Tuesday, December 27, 2011

now he calls...

i do not believe in being friends with all your ex-boyfriends. i am friends with some of my exes but not all. i have two ex-boyfriends that the bf knows about. he does not want me to be friends with either of them. i couldn't agree more. i hate ex-bf no.1. i'm not bitter! but i don't like him anymore. while i am partly to blame for the hurt i felt when i was still in a relationship with him, still i cannot forget it. i can forgive, i guess but i will never forget. he had the gall to add me as a friend in facebook. naturally, i ignored it. i didn't even bother telling the bf about it.

as for the ex-bf no. 2, well he's a persistent one. up to now, he still says he loves me etc. hah! are you wondering how he says that to me? he calls me up, that's how. you see, i am friends with his cousin and he finally got my number from him. i usually ignore his calls (when i realize it's him who is calling) but i was mistaken about two times already.

last monday was the second time. i was at home, waiting for the bf to come. it was our scheduled "date". we try to do that once or twice a week, if the schedule permits. to spend time together and hang out without "business concerns". when the appointed time came, the bf texted that his aunts were visiting and he couldn't get away. i obviously had no choice. i was too lazy to go out so i just stayed home and worked. at about 4:30 pm, my cellphone rang. it was an overseas call. i figured it was the ex-bf no.2. since i wasn't busy, i answered it. we talked for about 10-15 minutes. at the back of my mind, i was thinking what to tell the bf if he happened to call me. my question was immediately answered because the bf arrived. he asked who was i talking to because he couldn't get through. i told him it was my girlfiend who wanted to catch up. i didn't bother saying goodbye to the ex. i just hung up, else i'd be caught. = )

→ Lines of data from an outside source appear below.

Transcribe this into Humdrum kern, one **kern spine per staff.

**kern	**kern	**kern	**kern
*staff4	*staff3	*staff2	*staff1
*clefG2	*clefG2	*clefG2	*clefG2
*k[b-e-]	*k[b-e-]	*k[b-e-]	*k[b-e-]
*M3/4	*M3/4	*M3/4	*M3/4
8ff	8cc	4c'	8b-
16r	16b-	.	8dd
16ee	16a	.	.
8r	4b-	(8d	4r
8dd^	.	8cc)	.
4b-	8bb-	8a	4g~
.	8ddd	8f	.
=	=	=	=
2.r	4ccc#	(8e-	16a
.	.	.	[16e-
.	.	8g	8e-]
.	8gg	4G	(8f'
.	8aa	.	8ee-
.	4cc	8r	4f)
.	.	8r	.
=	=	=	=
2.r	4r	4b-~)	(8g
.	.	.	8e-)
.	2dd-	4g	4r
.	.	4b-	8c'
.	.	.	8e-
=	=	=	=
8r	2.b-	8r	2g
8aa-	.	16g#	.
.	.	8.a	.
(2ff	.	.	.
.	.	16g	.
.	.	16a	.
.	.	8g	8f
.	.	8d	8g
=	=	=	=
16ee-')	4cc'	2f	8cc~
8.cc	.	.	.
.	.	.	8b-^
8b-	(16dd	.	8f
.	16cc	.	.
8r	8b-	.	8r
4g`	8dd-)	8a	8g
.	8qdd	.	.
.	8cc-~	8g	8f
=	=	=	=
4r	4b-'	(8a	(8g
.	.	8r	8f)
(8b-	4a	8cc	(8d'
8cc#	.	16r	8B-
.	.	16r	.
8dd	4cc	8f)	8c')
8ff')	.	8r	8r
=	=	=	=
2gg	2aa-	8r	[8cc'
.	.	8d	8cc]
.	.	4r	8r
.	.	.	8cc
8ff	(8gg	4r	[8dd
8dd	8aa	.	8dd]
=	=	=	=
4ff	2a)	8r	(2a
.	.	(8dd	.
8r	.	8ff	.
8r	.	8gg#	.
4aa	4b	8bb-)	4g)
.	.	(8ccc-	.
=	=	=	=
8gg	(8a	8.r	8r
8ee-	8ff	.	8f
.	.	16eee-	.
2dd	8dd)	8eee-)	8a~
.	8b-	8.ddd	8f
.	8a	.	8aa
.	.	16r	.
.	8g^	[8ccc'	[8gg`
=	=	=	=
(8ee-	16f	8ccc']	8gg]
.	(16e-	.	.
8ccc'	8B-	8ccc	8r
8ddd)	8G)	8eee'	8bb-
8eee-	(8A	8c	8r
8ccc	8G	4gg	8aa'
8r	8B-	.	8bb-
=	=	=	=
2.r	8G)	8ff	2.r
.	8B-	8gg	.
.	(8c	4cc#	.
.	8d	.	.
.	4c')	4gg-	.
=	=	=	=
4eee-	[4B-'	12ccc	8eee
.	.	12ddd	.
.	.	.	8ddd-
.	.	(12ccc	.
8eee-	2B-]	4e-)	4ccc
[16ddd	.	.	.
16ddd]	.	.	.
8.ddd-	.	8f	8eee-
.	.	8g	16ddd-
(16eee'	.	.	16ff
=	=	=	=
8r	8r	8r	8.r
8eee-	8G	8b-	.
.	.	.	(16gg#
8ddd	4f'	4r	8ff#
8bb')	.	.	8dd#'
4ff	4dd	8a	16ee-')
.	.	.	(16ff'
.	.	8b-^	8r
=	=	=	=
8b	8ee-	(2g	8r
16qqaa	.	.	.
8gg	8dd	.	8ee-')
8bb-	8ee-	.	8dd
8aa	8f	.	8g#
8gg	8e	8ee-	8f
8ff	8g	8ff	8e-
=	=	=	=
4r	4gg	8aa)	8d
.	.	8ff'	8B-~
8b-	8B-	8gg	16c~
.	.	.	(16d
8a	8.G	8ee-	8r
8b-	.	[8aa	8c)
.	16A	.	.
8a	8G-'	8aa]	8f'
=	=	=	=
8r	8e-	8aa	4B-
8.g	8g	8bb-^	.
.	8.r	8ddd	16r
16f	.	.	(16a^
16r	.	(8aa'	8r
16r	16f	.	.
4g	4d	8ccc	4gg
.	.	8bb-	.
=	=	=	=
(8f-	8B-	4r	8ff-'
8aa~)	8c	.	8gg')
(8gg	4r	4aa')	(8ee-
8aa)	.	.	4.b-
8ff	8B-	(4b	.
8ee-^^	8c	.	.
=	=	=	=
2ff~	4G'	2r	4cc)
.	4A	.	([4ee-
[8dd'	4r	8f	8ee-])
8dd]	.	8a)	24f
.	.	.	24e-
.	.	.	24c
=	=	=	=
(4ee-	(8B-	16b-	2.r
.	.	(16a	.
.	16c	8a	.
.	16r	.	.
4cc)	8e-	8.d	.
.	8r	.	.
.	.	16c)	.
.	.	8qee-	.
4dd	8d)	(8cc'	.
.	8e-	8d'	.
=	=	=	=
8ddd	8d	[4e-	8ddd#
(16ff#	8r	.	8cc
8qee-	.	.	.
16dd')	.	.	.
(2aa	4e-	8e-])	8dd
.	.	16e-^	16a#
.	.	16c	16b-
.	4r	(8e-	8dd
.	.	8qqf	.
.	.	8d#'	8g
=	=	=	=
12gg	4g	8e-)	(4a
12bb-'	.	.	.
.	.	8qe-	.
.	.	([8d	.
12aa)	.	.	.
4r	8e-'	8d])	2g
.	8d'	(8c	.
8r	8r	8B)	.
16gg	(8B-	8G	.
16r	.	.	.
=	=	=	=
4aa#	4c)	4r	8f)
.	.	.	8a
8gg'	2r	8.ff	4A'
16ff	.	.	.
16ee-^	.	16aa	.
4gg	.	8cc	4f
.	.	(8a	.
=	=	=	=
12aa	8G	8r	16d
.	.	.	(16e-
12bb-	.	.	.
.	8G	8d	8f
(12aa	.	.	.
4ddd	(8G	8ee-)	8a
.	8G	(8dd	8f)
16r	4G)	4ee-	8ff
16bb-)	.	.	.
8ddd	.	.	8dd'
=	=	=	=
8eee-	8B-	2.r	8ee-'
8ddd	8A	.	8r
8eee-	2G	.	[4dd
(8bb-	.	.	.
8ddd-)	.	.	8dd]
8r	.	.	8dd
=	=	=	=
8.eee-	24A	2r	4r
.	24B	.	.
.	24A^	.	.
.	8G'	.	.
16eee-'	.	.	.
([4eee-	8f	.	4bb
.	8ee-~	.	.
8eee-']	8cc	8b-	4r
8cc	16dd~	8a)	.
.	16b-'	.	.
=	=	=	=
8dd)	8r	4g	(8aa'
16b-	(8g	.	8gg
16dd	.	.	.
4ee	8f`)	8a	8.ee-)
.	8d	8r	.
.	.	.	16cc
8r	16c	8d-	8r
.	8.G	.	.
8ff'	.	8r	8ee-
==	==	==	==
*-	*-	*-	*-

i'm not really guilty for talking to him because i have no feelings for him at all. he even asked if i missed him and my answer was a flat-out no! i really don't. but to be honest, part of me also wants to feel desired (i guess). the bf does not want to compliment me too much because he's afraid that i'll leave him! the fact that this ex-bf is still longing for me somehow it makes me feel very beautiful indeed!